I'm trying to prove $\mathbb Z [\sqrt{14}]$ is not euclidean regarding the Norm $N(a+b\sqrt{14})=|a^2-14b^2|$ using $2$ and $1+\sqrt{14}$. I know how to prove it for the Gaussian integer case and I know that I have to find an Ideal in $\mathbb Z [\sqrt{14}]$ that is not principal using $2$ and $1+\sqrt{14}$ but I'm stuck here:
MY ATTEMPT: let $I= a + b\sqrt{14}$ be a principal ideal, then $2 = x(a + b\sqrt{14})$ and $1+\sqrt{14} = y(a + b\sqrt{14})$ where $x,y \in \mathbb Z [\sqrt{14}]$. Then $4=N(x)|a^2-14b^2|$ and $13=N(y)|a^2-14b^2|$. This is where I'm stuck. what do i do or what's the way to prove something is not an euclidean domain using two of its elements? any help would be appreciated...

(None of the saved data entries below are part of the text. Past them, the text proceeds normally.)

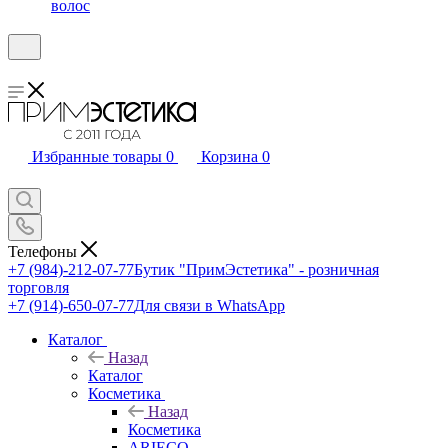
волос
Избранные товары
0
Корзина
0
Телефоны
+7 (984)-212-07-77
Бутик "ПримЭстетика" - розничная
торговля
+7 (914)-650-07-77
Для связи в WhatsApp
Каталог
Назад
Каталог
Косметика
Назад
Косметика
ARIECO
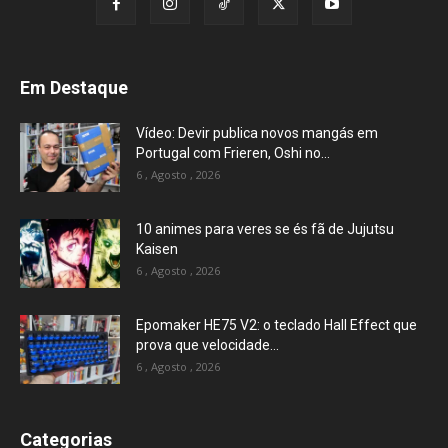
Em Destaque
Vídeo: Devir publica novos mangás em
Portugal com Frieren, Oshi no...
6 , Agosto , 2026
10 animes para veres se és fã de Jujutsu
Kaisen
6 , Agosto , 2026
Epomaker HE75 V2: o teclado Hall Effect que
prova que velocidade...
6 , Agosto , 2026
Categorias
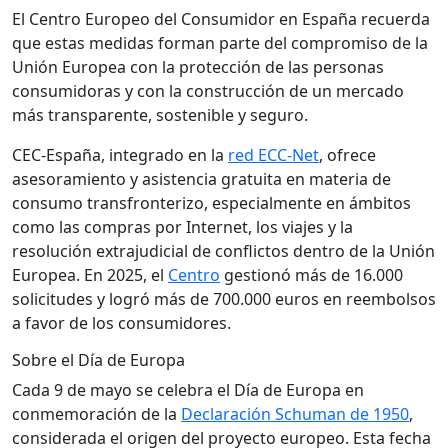
El Centro Europeo del Consumidor en España recuerda
que estas medidas forman parte del compromiso de la
Unión Europea con la protección de las personas
consumidoras y con la construcción de un mercado
más transparente, sostenible y seguro.
CEC-España, integrado en la
red ECC-Net
, ofrece
asesoramiento y asistencia gratuita en materia de
consumo transfronterizo, especialmente en ámbitos
como las compras por Internet, los viajes y la
resolución extrajudicial de conflictos dentro de la Unión
Europea. En 2025, el
Centro
gestionó más de 16.000
solicitudes y logró más de 700.000 euros en reembolsos
a favor de los consumidores.
Sobre el Día de Europa
Cada 9 de mayo se celebra el Día de Europa en
conmemoración de la
Declaración Schuman de 1950
,
considerada el origen del proyecto europeo. Esta fecha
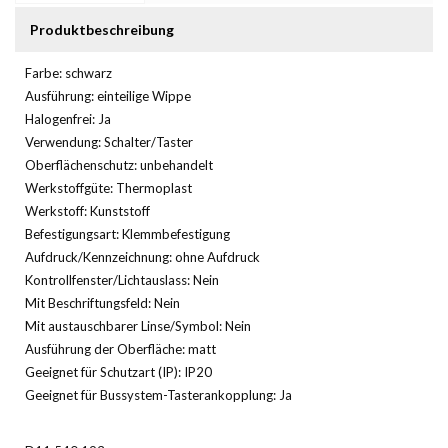
Produktbeschreibung
Farbe: schwarz
Ausführung: einteilige Wippe
Halogenfrei: Ja
Verwendung: Schalter/Taster
Oberflächenschutz: unbehandelt
Werkstoffgüte: Thermoplast
Werkstoff: Kunststoff
Befestigungsart: Klemmbefestigung
Aufdruck/Kennzeichnung: ohne Aufdruck
Kontrollfenster/Lichtauslass: Nein
Mit Beschriftungsfeld: Nein
Mit austauschbarer Linse/Symbol: Nein
Ausführung der Oberfläche: matt
Geeignet für Schutzart (IP): IP20
Geeignet für Bussystem-Tasterankopplung: Ja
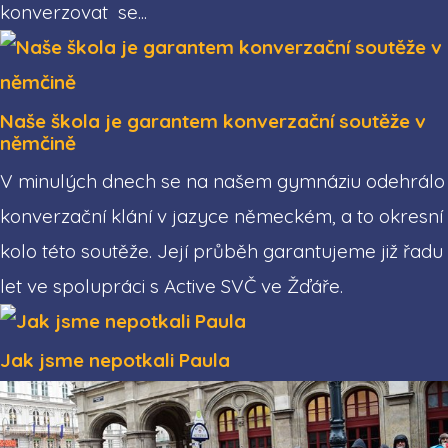
konverzovat se...
Naše škola je garantem konverzační soutěže v
němčině
V minulých dnech se na našem gymnáziu odehrálo
konverzační klání v jazyce německém, a to okresní
kolo této soutěže. Její průběh garantujeme již řadu
let ve spolupráci s Active SVČ ve Žďáře.
Jak jsme nepotkali Paula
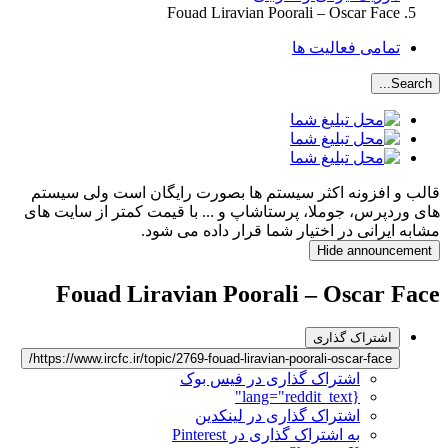
Fouad Liravian Poorali – Oscar Face
تمامی فعالیت ها
Search...
قالب و افزونه اکثر سیستم ها بصورت رایگان است ولی سیستم
های وردپرس، جوملا، پرستاشاپ و ... با قیمت کمتر از سایت های
مشابه ایرانی در اختیار شما قرار داده می شود.
Hide announcement
Fouad Liravian Poorali – Oscar Face
اشتراک گذاری
https://www.ircfc.ir/topic/2769-fouad-liravian-poorali-oscar-face/
اشتراک گذاری در فیس بوک
{lang="reddit_text"
اشتراک گذاری در لینکدین
به اشتراک گذاری در Pinterest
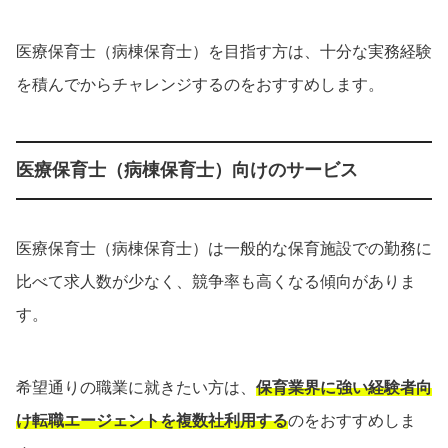
医療保育士（病棟保育士）を目指す方は、十分な実務経験
を積んでからチャレンジするのをおすすめします。
医療保育士（病棟保育士）向けのサービス
医療保育士（病棟保育士）は一般的な保育施設での勤務に
比べて求人数が少なく、競争率も高くなる傾向がありま
す。
希望通りの職業に就きたい方は、
保育業界に強い経験者向
け転職エージェントを複数社利用する
のをおすすめしま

You are asking two different questions: is $\mathbf Z[\sqrt{14}]$ not norm-Euclidean and is $\mathbf Z[\sqrt{14}]$ not Euclidean? The answers are "yes" and "no": it isn't Euclidean with respect to the absolute value of its norm function, but it is Euclidean with respect to another function.

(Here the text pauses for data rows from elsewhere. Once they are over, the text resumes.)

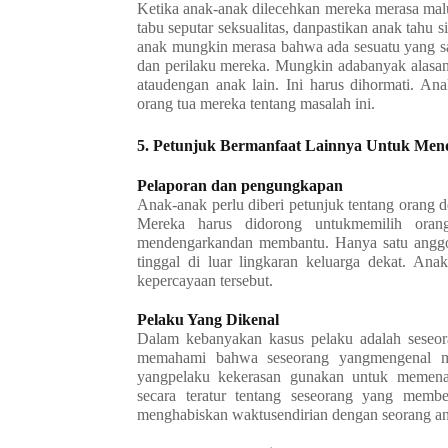
Ketika anak-anak dilecehkan mereka merasa mal
tabu seputar seksualitas, danpastikan anak tahu 
anak mungkin merasa bahwa ada sesuatu yang s
dan perilaku mereka. Mungkin adabanyak alasa
ataudengan anak lain. Ini harus dihormati. A
orang tua mereka tentang masalah ini.
5. Petunjuk Bermanfaat Lainnya Untuk Me
Pelaporan dan pengungkapan
Anak-anak perlu diberi petunjuk tentang orang 
Mereka harus didorong untukmemilih ora
mendengarkandan membantu. Hanya satu anggota
tinggal di luar lingkaran keluarga dekat. An
kepercayaan tersebut.
Pelaku Yang Dikenal
Dalam kebanyakan kasus pelaku adalah seseora
memahami bahwa seseorang yangmengenal mer
yangpelaku kekerasan gunakan untuk memenan
secara teratur tentang seseorang yang memb
menghabiskan waktusendirian dengan seorang an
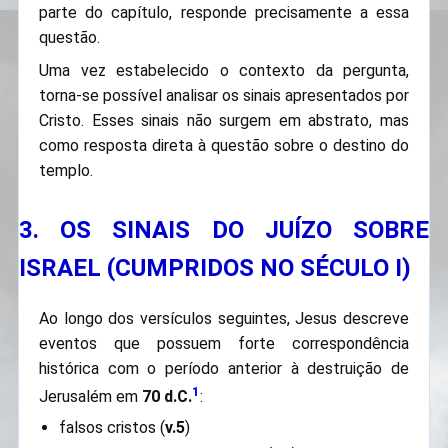
parte do capítulo, responde precisamente a essa
questão.
Uma vez estabelecido o contexto da pergunta,
torna-se possível analisar os sinais apresentados por
Cristo. Esses sinais não surgem em abstrato, mas
como resposta direta à questão sobre o destino do
templo.
3. OS SINAIS DO JUÍZO SOBRE
ISRAEL (CUMPRIDOS NO SÉCULO I)
Ao longo dos versículos seguintes, Jesus descreve
eventos que possuem forte correspondência
histórica com o período anterior à destruição de
1
Jerusalém em
70 d.C.
:
falsos cristos (
v.5
)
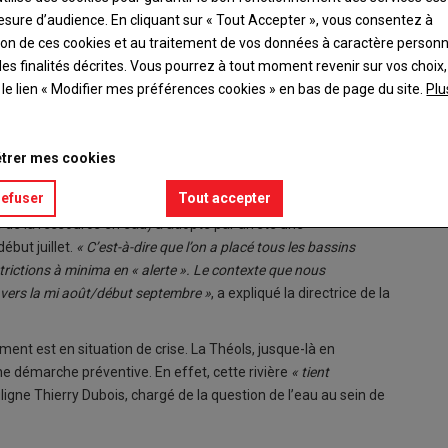
esure d’audience. En cliquant sur « Tout Accepter », vous consentez à
ation de ces cookies et au traitement de vos données à caractère person
es finalités décrites. Vous pourrez à tout moment revenir sur vos choix,
t le lien « Modifier mes préférences cookies » en bas de page du site.
Plu
trer mes cookies
refuser
Tout accepter
 de la ressource en eau) a adopté par arrêté une
ébut juillet.
« C’est-à-dire que l’on a placé tous les bassins
ictions à minima en « alerte ». Le contexte que nous
 vers la mi août/début septembre »
, a expliqué la directrice de la
tement est en situation de crise. La Théols, jusque-là en
 une démarche préventive. En effet, cette rivière
« tient
igne Thierry Dubois, chargé de la question de l’eau au sein de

It is hopeless to approach these problems by showing $\mathbf Z[\sqrt{14}]$ is not a PID since it actually is a PID. To prove that, I would use algebraic number theory: class number bounds imply $\mathbf Q(\sqrt{14})$ has class number $1$, so its ring of integers $\mathbf Z[\sqrt{14}]$ is a PID. But this may be a rather advanced method depending on your background.

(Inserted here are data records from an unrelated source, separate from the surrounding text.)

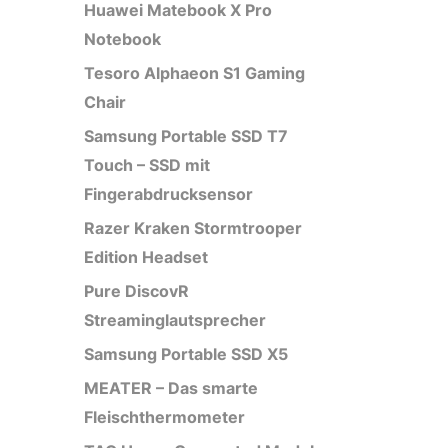
Huawei Matebook X Pro
Notebook
Tesoro Alphaeon S1 Gaming
Chair
Samsung Portable SSD T7
Touch – SSD mit
Fingerabdrucksensor
Razer Kraken Stormtrooper
Edition Headset
Pure DiscovR
Streaminglautsprecher
Samsung Portable SSD X5
MEATER – Das smarte
Fleischthermometer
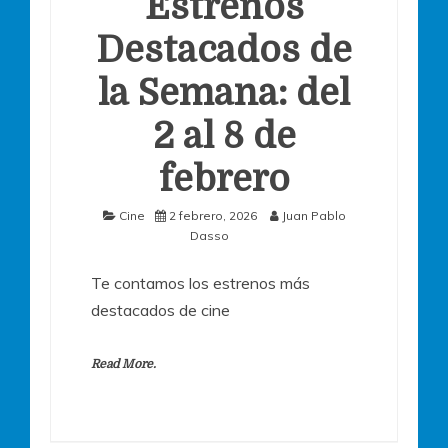
Estrenos
Destacados de
la Semana: del
2 al 8 de
febrero
Cine
2 febrero, 2026
Juan Pablo
Dasso
Te contamos los estrenos más
destacados de cine
Read More.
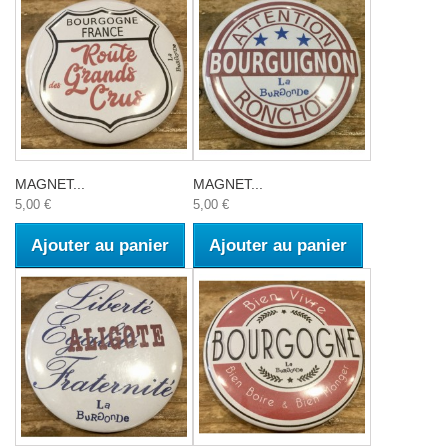
MAGNET...
MAGNET...
5,00 €
5,00 €
Ajouter au panier
Ajouter au panier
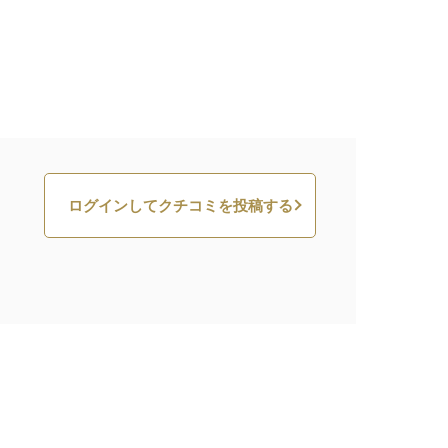
ログインしてクチコミを投稿する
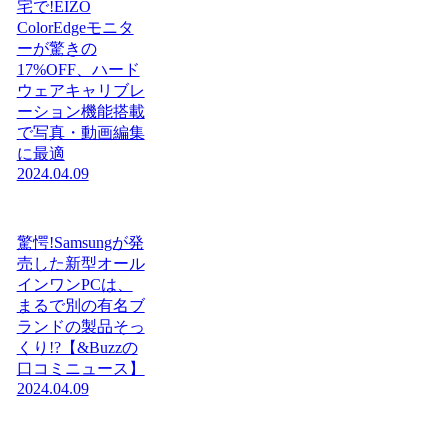
宅で!EIZO
ColorEdgeモニタ
ーが驚きの
17%OFF、ハード
ウェアキャリブレ
ーション機能搭載
で写真・動画編集
に最適
2024.04.09
驚愕!Samsungが発
売した新型オール
インワンPCは、
まるで別の有名ブ
ランドの製品そっ
くり!?【&Buzzの
口コミニュース】
2024.04.09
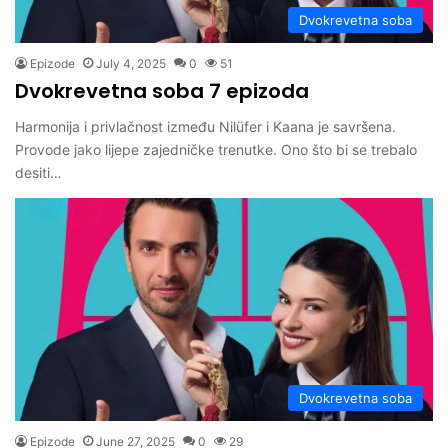
Dvokrevetna soba
Epizode
July 4, 2025
0
51
Dvokrevetna soba 7 epizoda
Harmonija i privlačnost između Nilüfer i Kaana je savršena.
Provode jako lijepe zajedničke trenutke. Ono što bi se trebalo
desiti…
Dvokrevetna soba
Epizode
June 27, 2025
0
29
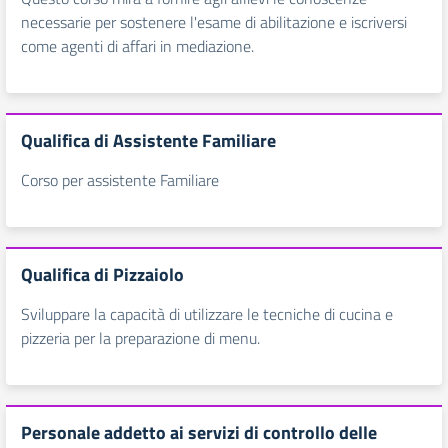
necessarie per sostenere l'esame di abilitazione e iscriversi
come agenti di affari in mediazione.
Qualifica di Assistente Familiare
Corso per assistente Familiare
Qualifica di Pizzaiolo
Sviluppare la capacità di utilizzare le tecniche di cucina e
pizzeria per la preparazione di menu.
Personale addetto ai servizi di controllo delle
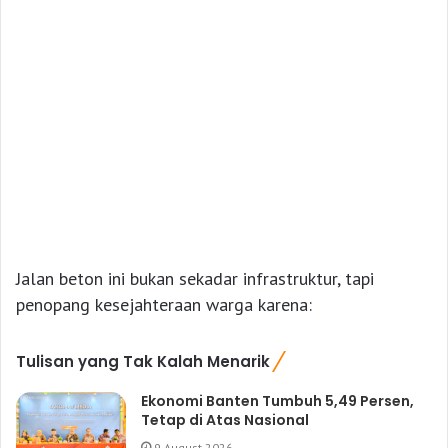
Jalan beton ini bukan sekadar infrastruktur, tapi
penopang kesejahteraan warga karena:
Tulisan yang Tak Kalah Menarik
Ekonomi Banten Tumbuh 5,49 Persen,
Tetap di Atas Nasional
9 August 2026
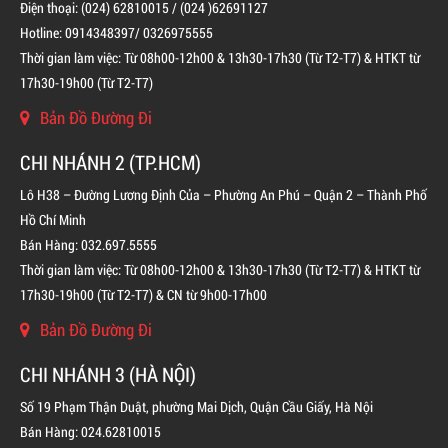
Điện thoại: (024) 62810015 / (024 )62691127
Hotline: 0914348397/ 0326975555
Thời gian làm việc: Từ 08h00-12h00 & 13h30-17h30 (Từ T2-T7) & HTKT từ
17h30-19h00 (Từ T2-T7)
Bản Đồ Đường Đi
CHI NHÁNH 2 (TP.HCM)
Lô H38 – Đường Lương Định Của – Phường An Phú – Quận 2 – Thành Phố
BÌNH CHỮA CHÁY ĐỘC LẬP KHÍ FM200
Hồ Chí Minh
LIÊN HỆ
Bán Hàng: 032.697.5555
Thời gian làm việc: Từ 08h00-12h00 & 13h30-17h30 (Từ T2-T7) & HTKT từ
17h30-19h00 (Từ T2-T7) & CN từ 9h00-17h00
Bản Đồ Đường Đi
CHI NHÁNH 3 (HÀ NỘI)
Số 19 Phạm Thận Duật, phường Mai Dịch, Quận Cầu Giấy, Hà Nội
Bán Hàng: 024.62810015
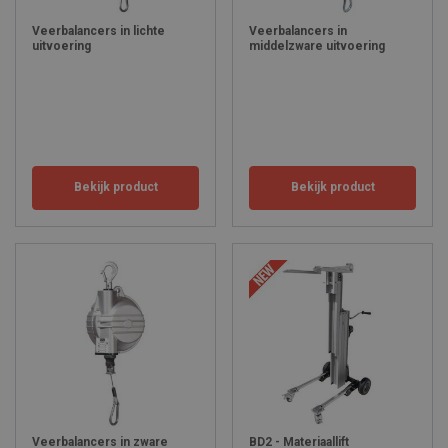
heftafels en heftruckhulpstukken. Ontdek ze nu hieronder.
Veerbalancers in lichte
Veerbalancers in
uitvoering
middelzware uitvoering
Bekijk product
Bekijk product
Veerbalancers in zware
BD2 - Materiaallift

That $\mathbf Z[\sqrt{14}]$ is not norm-Euclidean is simple to show. See Theorem 5.8 here. It turns out that $\mathbf Z[\sqrt{14}]$ is a Euclidean domain with respect to a function other than the absolute value of the norm, and this is a theorem of Malcolm Harper. See here. This has been discussed on MSE here.